Mister Rogers’ Neighborhood emphasized young children’s social and emotional needs, and unlike another PBS show, Sesame Street, which premiered in 1969, did not focus on cognitive learning.[56] Writer Kathy Merlock Jackson said, “While both shows target the same preschool audience and prepare children for kindergarten, Sesame Street concentrates on school-readiness skills while Mister Rogers Neighborhood focuses on the child’s developing psyche and feelings and sense of moral and ethical reasoning”.[57] The Neighborhood also spent fewer resources on research than Sesame Street, but Rogers used early childhood education concepts taught by his mentor Margaret McFarland, Benjamin Spock, Erik Erikson, and T. Berry Brazelton in his lessons.[58] As the Washington Post noted, Rogers taught young children about civility, tolerance, sharing, and self-worth “in a reassuring tone and leisurely cadence”.[59] He tackled difficult topics such as the death of a family pet, sibling rivalry, the addition of a newborn into a family, moving and enrolling in a new school, and divorce.[59] For example, he wrote a special segment that dealt with the assassination of Robert F. Kennedy that aired on June 7, 1968, days after the assassination occurred.[60]

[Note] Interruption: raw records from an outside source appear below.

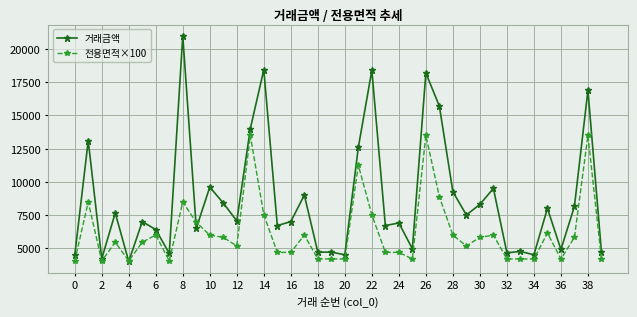

What is the difference between the maximum and minimum values in the 거래금액 series?

17000.0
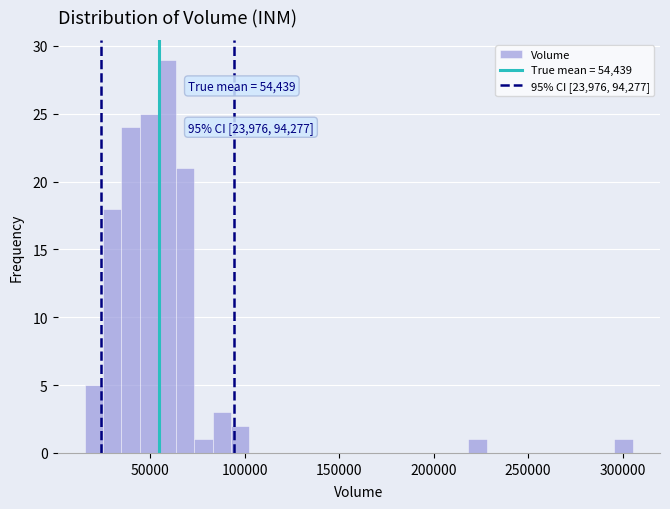

Read against the x-axis, roughly where is the centre of the tallest bar?

60000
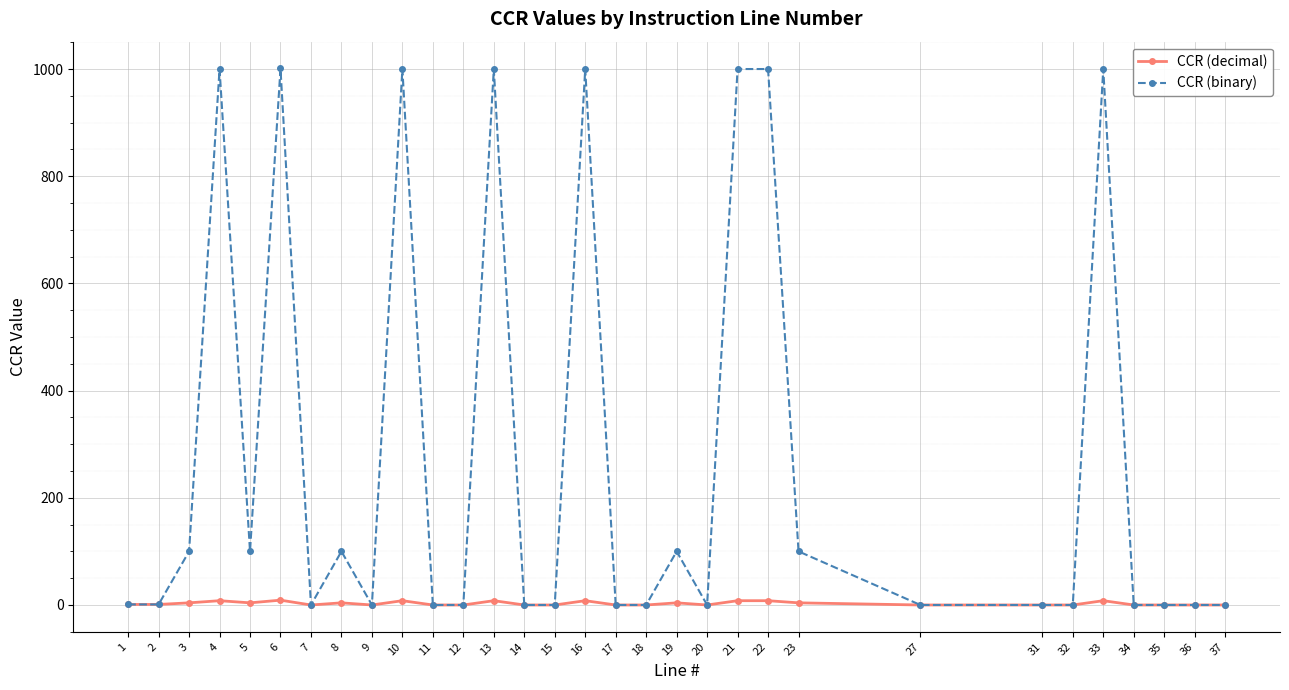

Which series has the widest spread of values?

CCR (binary)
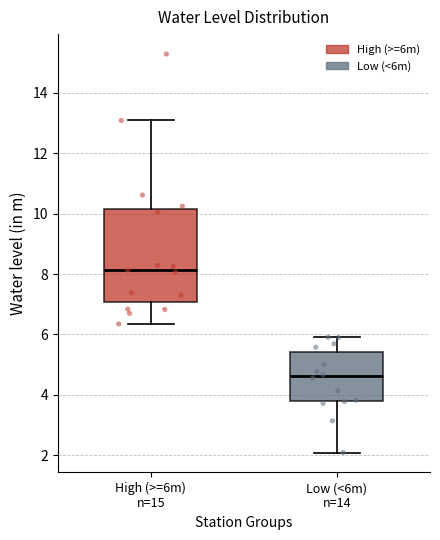

Which box's median line is the highest?

High (>=6m) n=15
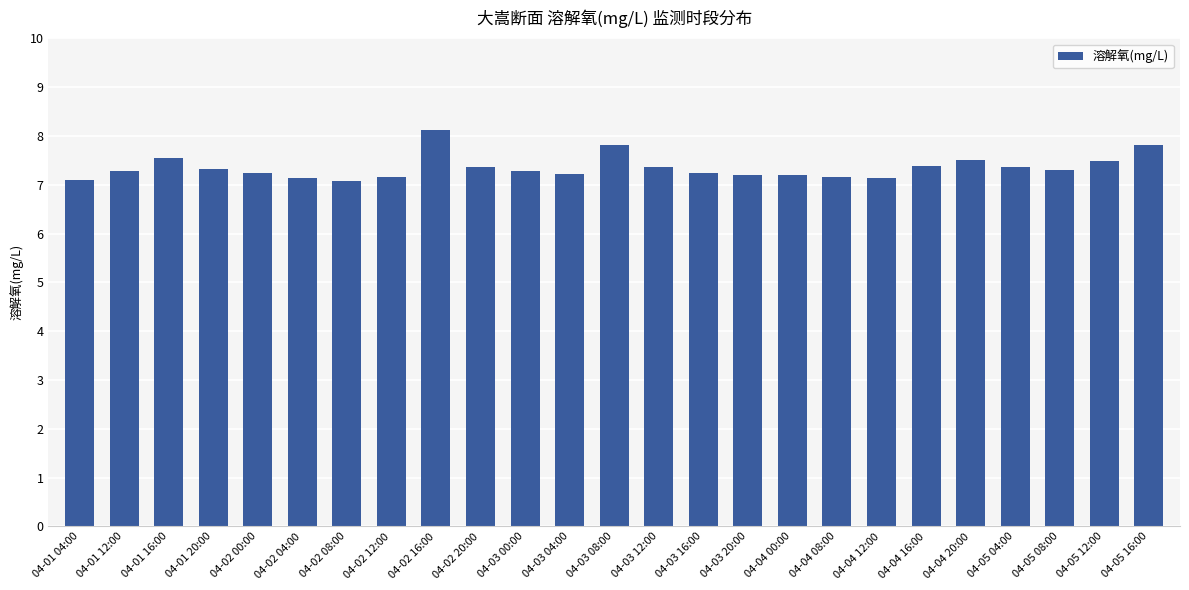

What is the change in value from 04-01 16:00 to 04-03 16:00?

-0.3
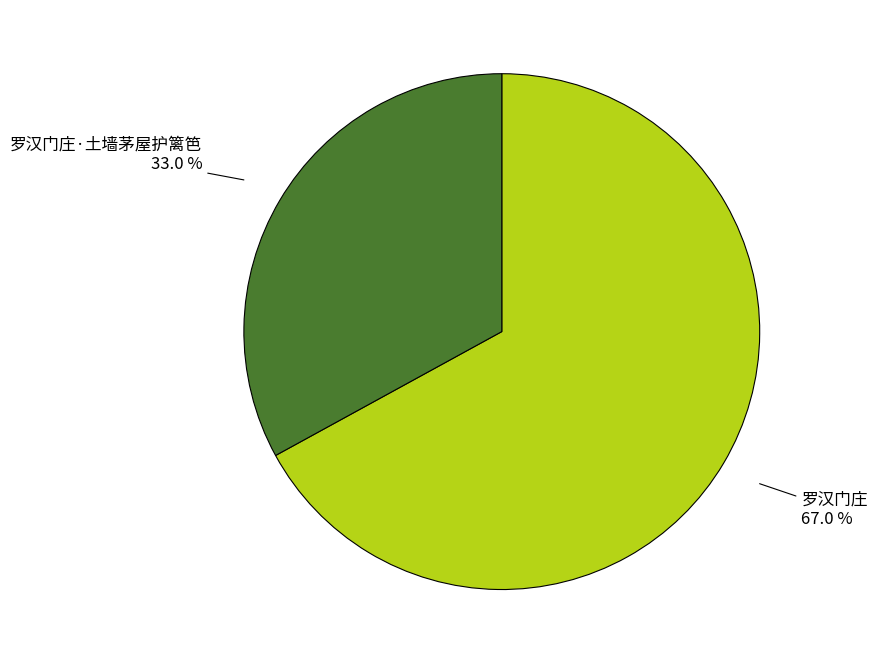

Is there a majority slice in this chart?

Yes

According to King, the process of putting each episode of Mister Rogers’ Neighborhood together was “painstaking”[61] and Rogers’s contribution to the program was “astounding”. Rogers wrote and edited all the episodes, played the piano and sang for most of the songs, wrote 200 songs and 13 operas, created all the characters (both puppet and human), played most of the major puppet roles, hosted every episode, and produced and approved every detail of the program.[62] The puppets created for the Neighborhood of Make-Believe “included an extraordinary variety of personalities”.[63] They were simple puppets but “complex, complicated, and utterly honest beings”.[64] In 1971, Rogers formed Family Communications, Inc. (FCI, now The Fred Rogers Company), to produce the Neighborhood, other programs, and non-broadcast materials.[65][66]

In 1975, Rogers stopped producing Mr. Rogers’ Neighborhood to focus on adult programming. Reruns of the Neighborhood continued to air on PBS.[67] King reports that the decision caught many of his coworkers and supporters “off guard”.[68] Rogers continued to confer with McFarland about child development and early childhood education, however.[69] In 1979, after an almost five-year hiatus, Rogers returned to producing the Neighborhood; King calls the new version “stronger and more sophisticated than ever”.[70] King writes that by the program’s second run in the 1980s, it was “such a cultural touchstone that it had inspired numerous parodies”,[20] most notably Eddie Murphy’s parody on Saturday Night Live in the early 1980s.[20]